Balchak embrassa la pièce d’un regard autoritaire. L’espion quantorien avait accepté de décliner son identité et de faire cause commune avec Lucinda, Shaella et les autres, jugeant sans doute que c’était la démarche la plus productive compte tenu du caractère exceptionnel des circonstances.
« Montrez-nous à quoi il ressemble, ordonna Shaella.
– A vos ordres, fit Hina, dont les joues étaient encore toutes roses. Je lance la macro analyse. »
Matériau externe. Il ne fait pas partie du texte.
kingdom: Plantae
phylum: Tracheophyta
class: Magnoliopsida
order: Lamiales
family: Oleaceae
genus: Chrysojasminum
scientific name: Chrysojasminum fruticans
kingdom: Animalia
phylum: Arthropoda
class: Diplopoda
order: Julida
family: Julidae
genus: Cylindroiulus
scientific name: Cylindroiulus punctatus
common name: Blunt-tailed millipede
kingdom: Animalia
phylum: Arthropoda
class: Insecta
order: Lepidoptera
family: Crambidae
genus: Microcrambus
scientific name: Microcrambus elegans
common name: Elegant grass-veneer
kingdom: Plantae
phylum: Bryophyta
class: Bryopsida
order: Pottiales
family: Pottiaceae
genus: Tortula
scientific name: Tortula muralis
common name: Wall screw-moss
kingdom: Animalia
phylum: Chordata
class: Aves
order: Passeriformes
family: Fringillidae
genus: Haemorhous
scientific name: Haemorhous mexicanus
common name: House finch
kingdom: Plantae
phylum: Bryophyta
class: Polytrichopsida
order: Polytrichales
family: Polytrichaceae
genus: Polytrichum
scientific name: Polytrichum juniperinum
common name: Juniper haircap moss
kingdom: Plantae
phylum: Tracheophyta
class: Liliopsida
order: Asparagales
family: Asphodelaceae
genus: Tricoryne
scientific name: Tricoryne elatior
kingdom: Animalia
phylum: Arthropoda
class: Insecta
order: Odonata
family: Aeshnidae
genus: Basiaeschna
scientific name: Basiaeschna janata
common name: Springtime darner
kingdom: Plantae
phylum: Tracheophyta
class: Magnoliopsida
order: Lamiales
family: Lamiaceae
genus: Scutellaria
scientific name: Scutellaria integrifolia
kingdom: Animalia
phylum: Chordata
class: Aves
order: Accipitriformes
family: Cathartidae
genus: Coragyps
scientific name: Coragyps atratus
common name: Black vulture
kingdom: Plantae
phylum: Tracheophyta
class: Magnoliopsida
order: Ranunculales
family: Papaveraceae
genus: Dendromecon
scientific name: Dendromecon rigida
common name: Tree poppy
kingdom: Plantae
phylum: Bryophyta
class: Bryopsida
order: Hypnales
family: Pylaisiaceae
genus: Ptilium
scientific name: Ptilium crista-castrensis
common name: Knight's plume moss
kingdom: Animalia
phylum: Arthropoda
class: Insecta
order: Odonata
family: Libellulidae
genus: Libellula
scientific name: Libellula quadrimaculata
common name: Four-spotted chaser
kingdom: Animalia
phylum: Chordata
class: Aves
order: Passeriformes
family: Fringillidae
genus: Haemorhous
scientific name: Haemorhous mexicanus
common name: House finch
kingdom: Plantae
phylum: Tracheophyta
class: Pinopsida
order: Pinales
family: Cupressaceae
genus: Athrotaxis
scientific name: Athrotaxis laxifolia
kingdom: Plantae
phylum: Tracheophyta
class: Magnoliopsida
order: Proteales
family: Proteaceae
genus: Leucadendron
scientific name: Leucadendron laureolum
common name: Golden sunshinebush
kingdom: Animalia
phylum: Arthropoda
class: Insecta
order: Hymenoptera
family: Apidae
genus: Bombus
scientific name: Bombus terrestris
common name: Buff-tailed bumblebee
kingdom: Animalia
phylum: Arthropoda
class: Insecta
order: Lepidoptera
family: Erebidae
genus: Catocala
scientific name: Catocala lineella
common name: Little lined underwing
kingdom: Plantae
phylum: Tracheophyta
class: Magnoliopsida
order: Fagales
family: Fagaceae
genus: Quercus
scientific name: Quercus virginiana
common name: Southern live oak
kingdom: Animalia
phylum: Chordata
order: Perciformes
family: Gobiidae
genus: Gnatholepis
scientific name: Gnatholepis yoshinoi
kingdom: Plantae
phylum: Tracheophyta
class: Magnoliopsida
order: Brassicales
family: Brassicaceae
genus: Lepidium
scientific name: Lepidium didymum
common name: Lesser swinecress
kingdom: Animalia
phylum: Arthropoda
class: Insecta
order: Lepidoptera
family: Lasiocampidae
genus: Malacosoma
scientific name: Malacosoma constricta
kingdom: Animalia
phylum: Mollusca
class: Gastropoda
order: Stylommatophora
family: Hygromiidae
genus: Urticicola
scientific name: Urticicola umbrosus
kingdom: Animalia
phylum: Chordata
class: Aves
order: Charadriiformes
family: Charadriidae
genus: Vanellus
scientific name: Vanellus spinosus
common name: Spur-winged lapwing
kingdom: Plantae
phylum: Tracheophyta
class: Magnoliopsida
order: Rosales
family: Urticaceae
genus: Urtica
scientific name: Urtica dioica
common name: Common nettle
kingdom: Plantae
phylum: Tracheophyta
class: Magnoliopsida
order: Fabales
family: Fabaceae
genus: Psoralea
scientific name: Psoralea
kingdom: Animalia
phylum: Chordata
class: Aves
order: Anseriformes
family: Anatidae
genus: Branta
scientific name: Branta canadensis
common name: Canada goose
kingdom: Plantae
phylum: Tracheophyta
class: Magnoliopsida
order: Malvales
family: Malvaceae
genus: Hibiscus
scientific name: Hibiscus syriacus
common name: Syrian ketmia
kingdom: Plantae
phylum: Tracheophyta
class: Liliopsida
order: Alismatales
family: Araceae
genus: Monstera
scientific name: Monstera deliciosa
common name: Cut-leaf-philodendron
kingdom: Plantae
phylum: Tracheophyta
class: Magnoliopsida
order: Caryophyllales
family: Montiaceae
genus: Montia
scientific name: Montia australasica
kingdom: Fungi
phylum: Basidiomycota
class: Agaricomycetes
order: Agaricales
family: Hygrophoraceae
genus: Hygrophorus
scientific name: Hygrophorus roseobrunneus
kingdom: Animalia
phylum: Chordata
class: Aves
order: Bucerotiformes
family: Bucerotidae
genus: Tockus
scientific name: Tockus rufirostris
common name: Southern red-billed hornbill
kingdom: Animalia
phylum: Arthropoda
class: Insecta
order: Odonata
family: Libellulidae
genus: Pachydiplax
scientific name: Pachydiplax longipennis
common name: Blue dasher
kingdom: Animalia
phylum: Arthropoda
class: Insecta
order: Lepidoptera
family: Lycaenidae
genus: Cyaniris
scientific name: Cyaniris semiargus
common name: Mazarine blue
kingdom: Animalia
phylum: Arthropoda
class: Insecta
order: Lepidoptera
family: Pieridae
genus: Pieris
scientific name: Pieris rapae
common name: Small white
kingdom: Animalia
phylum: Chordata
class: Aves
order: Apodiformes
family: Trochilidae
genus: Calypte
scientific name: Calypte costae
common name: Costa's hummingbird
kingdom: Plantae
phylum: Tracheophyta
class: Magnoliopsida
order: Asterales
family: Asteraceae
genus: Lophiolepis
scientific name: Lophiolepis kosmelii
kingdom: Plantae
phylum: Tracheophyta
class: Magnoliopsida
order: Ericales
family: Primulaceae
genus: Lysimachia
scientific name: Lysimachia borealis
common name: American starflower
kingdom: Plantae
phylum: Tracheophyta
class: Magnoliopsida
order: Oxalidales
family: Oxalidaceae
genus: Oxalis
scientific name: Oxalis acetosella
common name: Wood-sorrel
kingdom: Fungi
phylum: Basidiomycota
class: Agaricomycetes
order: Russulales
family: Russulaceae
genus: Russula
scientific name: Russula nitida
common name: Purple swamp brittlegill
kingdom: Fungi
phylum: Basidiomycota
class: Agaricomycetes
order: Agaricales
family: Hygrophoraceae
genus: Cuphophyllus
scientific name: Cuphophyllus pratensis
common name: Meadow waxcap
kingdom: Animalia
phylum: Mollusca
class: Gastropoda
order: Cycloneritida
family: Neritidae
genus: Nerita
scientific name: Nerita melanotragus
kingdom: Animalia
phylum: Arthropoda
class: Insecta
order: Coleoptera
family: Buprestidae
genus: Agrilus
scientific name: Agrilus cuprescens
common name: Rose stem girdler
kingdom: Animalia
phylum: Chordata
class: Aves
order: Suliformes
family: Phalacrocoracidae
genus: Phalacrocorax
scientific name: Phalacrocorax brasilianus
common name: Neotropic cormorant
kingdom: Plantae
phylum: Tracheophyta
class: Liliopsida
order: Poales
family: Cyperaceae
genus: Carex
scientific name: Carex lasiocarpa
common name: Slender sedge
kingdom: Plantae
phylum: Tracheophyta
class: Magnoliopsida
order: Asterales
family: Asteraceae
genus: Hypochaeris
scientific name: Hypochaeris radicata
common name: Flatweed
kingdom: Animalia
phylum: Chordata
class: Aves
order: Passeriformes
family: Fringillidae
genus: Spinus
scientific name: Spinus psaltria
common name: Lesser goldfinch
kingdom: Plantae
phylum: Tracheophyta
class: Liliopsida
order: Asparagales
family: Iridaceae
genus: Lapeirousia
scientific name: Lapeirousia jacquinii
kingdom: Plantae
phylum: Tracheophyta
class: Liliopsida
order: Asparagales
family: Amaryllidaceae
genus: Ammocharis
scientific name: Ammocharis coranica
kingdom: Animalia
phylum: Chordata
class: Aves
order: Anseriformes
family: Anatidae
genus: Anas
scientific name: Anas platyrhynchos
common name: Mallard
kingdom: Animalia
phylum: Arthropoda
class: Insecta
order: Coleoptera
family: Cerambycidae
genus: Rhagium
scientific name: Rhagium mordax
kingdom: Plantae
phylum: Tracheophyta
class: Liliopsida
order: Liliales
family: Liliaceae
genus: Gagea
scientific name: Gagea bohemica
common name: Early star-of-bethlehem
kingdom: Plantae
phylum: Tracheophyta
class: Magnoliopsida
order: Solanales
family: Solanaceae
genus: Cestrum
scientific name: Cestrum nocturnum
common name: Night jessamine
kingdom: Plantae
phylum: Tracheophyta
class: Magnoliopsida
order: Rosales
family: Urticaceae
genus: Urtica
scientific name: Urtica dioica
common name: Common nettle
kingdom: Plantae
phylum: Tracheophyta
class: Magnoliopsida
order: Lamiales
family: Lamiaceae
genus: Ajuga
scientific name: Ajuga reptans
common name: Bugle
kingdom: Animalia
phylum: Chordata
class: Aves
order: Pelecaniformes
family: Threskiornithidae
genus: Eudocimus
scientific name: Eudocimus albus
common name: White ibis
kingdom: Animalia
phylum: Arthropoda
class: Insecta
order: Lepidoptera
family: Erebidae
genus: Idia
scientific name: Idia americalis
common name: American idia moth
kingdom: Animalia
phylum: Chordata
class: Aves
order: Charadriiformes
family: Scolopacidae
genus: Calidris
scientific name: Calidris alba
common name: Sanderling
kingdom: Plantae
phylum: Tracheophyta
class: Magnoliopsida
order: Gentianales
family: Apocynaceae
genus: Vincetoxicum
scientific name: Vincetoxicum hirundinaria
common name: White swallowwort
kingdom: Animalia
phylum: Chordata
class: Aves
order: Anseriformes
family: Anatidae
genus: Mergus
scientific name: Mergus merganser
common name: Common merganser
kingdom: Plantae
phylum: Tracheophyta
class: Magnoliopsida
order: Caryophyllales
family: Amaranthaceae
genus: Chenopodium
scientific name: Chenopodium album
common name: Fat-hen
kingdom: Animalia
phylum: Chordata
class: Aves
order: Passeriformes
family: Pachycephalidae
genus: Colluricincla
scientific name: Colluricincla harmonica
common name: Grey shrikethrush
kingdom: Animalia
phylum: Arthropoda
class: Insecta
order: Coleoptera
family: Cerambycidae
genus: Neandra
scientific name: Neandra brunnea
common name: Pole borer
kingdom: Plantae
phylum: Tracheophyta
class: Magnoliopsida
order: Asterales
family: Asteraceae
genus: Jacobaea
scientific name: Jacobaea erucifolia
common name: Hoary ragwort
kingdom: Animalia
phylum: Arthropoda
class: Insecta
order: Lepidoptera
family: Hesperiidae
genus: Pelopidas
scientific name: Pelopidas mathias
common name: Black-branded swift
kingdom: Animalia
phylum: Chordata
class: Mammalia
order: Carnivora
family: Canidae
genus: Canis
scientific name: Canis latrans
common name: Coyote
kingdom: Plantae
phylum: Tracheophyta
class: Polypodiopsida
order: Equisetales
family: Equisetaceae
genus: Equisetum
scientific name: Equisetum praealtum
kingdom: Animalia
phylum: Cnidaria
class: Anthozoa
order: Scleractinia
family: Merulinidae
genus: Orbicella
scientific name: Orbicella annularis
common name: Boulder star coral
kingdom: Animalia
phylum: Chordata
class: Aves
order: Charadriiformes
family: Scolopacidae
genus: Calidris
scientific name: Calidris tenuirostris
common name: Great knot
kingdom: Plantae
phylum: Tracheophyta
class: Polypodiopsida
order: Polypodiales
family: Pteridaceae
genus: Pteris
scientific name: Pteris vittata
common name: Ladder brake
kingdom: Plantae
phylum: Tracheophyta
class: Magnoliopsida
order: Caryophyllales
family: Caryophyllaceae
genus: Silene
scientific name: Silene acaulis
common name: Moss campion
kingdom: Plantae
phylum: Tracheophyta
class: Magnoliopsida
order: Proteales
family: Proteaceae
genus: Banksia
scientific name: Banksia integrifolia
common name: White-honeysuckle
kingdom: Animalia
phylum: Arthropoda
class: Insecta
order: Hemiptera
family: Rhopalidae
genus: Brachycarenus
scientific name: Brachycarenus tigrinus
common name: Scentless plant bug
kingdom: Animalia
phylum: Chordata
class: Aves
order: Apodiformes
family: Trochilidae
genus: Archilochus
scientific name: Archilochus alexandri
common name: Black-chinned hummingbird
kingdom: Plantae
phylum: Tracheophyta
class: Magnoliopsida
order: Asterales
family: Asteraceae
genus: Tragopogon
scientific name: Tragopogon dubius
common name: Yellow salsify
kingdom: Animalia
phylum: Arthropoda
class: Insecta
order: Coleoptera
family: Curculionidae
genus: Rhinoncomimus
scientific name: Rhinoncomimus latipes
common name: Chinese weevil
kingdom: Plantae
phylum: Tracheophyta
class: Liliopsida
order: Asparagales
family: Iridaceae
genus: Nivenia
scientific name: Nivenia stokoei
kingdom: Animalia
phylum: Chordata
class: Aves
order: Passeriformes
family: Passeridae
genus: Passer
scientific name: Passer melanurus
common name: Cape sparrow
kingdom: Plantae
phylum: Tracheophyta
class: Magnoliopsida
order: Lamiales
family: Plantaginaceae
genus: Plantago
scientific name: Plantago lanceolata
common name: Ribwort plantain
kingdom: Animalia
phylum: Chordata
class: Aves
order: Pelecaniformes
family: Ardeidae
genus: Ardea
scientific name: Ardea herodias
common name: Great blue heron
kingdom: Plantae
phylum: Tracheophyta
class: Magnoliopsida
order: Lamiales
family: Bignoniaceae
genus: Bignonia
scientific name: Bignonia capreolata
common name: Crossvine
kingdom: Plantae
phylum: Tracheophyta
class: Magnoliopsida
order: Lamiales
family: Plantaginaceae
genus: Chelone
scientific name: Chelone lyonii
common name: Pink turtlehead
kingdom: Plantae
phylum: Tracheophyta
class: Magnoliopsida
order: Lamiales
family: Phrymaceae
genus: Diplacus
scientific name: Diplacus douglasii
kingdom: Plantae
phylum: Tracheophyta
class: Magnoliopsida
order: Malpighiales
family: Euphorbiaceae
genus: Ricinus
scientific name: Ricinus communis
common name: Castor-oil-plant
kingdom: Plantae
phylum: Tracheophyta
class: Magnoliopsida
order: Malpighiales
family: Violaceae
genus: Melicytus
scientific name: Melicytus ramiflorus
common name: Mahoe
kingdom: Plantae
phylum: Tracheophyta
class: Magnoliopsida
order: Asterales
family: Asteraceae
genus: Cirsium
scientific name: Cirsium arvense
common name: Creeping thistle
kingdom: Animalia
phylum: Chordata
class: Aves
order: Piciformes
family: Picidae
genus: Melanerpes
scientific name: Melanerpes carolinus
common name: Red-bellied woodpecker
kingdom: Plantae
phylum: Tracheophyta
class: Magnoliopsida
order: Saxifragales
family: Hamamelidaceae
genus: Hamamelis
L’image qui apparut au centre de la pièce était celle d’une sorte de larve argentée, dont les anneaux remuaient à peine.
« Répugnant, fit Naldeia.
– Le nanite est-il toujours inactif ? s’enquit la commandante.
– Toujours, répondit Belganov. Mais il est préférable que je reste à proximité maintenant qu’il ne subit plus les effets du casque. Le mieux serait même que le mini-drone se pose au creux de ma main. »
Kaylee obtempéra sans hésiter.
« Est-ce qu’on peut enfin me retirer ce foutu casque ? demanda Jaynak. Ce n’est pas que je sois impatient, mais... »
Lucinda l’arrêta de la main. « Il pourrait y avoir d’autres nanites ektrim dans votre cerveau primaire. Je vais procéder aux vérifications.
– Vous vérifiez si vos fameuses ondes thêta rencontrent un élément extérieur au cerveau d’origine du sujet ? s’enquit Kaylee.
– C’est bien ça.
– C’est de cette manière que j’ai eu pour la première fois confirmation de l’existence du nanite ektrim, dit Belganov, sans pour autant pouvoir le situer précisément. Mais c’est encore autre chose de le voir de mes propres yeux. »
Lucinda se dirigea vers sa console. N’étant pas augmentée, il lui fallait plus de temps pour vérifier les paramètres. Jaynak rongea son frein. Puis, il se sentit envahi d’une légère somnolence — l’effet des ondes thêta sans aucun doute.
« C’est parfait, statua finalement la cyberneuro. Je ne détecte plus aucun signe d’activité anormale. »
Jaynak poussa un profond soupir de soulagement. Naldeia se pencha vers lui, et lui administra un baiser sur la joue.
Balchak, de son côté, regardait Lucinda sans chercher à dissimuler son admiration.
Depuis qu’on lui avait retiré son casque d’argent, Jaynak se sentait gagné par l’euphorie. Il était enfin délivré du nanite ektrim, le sournois parasite qui pouvait mettre un terme à son existence. Des spécialistes parmi les meilleurs de la galaxie allaient ausculter le monstre microscopique dans un effort pour en extirper les secrets. Et lui était libre, et léger — si léger ! Il était d’humeur à se rendre dans la salle holo du Rapier pour y déclencher l’une de ces holosims en apesanteur. La cabine qu’il occupait ici avait été étudiée pour y accueillir un Nadarien, avec notamment son lit à gravitation compensée et son synthétiseur calibré pour produire différentes variétés d’obal. Malgré tout son confort, il s’y sentait à l’étroit.
« Demande d’autorisation d’entrer, fit une voix synthétique. Identité : Naldeia. »
Jaynak fixa la porte, surpris. « Autorisé », dit-il.
Il y avait dans l’attitude de la jeune femme, tête et paupières baissées, une forme de repentance. Elle se tenait là sans bouger, derrière la porte ouverte, et Jaynak sut qu’un espoir vibrant l’animait. C’était le moment où il avait le pouvoir de tout détruire ou de tout reconstruire.
Jaynak ouvrit ses bras. Naldeia s’élança et l’étreignit avec force. Les yeux de la jeune femme étaient voilés d’humidité.
« Fermeture de la porte, fit Jaynak d’une voix subitement enrouée. Confidentialité maximale. »
Leurs lèvres se joignirent. Les plaques qui recouvraient leur peau pivotèrent d’un commun accord. De celles de Jaynak au niveau de l’abdomen jaillirent ses quatre appendices. Au moment où ceux-ci pénétrèrent les orifices de Naldeia, il ressentit la même sensation que lorsque la jeune femme lui avait fait cocon de son esprit, décuplée. L’harmonie était parfaite.